→ Dataset entries
□ □ □ □ □ □ □
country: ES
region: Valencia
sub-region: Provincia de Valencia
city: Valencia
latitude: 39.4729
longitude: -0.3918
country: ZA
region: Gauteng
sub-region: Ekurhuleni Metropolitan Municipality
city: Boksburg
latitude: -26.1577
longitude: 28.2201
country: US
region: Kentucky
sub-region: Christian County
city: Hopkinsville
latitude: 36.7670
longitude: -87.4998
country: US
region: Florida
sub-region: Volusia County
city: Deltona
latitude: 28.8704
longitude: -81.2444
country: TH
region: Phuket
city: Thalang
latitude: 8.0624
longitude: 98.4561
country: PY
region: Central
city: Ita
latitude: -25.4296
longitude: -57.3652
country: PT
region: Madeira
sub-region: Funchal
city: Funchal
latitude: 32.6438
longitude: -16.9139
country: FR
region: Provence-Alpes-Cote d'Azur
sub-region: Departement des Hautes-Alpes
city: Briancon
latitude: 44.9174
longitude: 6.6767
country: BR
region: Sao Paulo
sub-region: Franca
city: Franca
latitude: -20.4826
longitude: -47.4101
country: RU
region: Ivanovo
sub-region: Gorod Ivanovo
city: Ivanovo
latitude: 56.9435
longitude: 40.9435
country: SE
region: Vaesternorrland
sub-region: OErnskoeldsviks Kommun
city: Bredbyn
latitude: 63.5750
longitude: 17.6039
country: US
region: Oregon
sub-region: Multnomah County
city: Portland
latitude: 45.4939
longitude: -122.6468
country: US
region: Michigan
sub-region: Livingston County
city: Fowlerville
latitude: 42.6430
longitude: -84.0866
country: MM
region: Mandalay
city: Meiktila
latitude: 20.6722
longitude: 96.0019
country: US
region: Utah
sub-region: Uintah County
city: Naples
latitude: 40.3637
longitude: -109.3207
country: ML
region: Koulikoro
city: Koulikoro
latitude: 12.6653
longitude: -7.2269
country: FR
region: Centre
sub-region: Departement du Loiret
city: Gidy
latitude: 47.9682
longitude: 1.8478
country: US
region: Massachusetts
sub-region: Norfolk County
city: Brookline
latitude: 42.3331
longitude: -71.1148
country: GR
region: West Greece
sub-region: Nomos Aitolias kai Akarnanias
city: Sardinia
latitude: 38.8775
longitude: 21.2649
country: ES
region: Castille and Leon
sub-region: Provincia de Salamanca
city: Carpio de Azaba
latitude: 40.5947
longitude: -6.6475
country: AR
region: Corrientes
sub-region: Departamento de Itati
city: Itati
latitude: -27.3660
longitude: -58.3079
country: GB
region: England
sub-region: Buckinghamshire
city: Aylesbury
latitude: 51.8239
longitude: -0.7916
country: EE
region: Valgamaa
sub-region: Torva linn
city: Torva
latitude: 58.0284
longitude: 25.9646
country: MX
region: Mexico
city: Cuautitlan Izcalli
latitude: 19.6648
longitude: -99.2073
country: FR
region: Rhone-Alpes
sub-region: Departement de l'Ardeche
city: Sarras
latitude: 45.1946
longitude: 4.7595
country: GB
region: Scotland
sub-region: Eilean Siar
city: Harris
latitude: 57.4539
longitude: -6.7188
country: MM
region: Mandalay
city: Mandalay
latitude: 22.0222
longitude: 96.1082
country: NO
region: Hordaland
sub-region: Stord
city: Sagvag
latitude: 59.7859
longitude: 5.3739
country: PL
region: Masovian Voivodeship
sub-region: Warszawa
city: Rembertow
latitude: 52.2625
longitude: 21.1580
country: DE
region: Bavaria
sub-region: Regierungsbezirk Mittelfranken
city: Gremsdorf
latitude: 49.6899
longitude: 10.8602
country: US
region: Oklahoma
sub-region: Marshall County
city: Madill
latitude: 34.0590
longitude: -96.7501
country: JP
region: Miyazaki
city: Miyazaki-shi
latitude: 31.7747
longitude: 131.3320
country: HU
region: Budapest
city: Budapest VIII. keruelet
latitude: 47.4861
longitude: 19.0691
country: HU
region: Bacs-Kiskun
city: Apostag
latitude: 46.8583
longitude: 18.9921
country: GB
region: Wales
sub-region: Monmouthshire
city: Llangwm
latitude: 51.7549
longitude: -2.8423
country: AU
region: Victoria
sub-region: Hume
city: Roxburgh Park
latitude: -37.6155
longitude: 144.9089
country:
□ □ □ □ □ □ □
→ Task to complete
Print the lines from the one with "sub-region: Departamento de Itati" up to and including the one with "latitude: 19.6648", copying each line unchanged.

→ Completed task
sub-region: Departamento de Itati
city: Itati
latitude: -27.3660
longitude: -58.3079
country: GB
region: England
sub-region: Buckinghamshire
city: Aylesbury
latitude: 51.8239
longitude: -0.7916
country: EE
region: Valgamaa
sub-region: Torva linn
city: Torva
latitude: 58.0284
longitude: 25.9646
country: MX
region: Mexico
city: Cuautitlan Izcalli
latitude: 19.6648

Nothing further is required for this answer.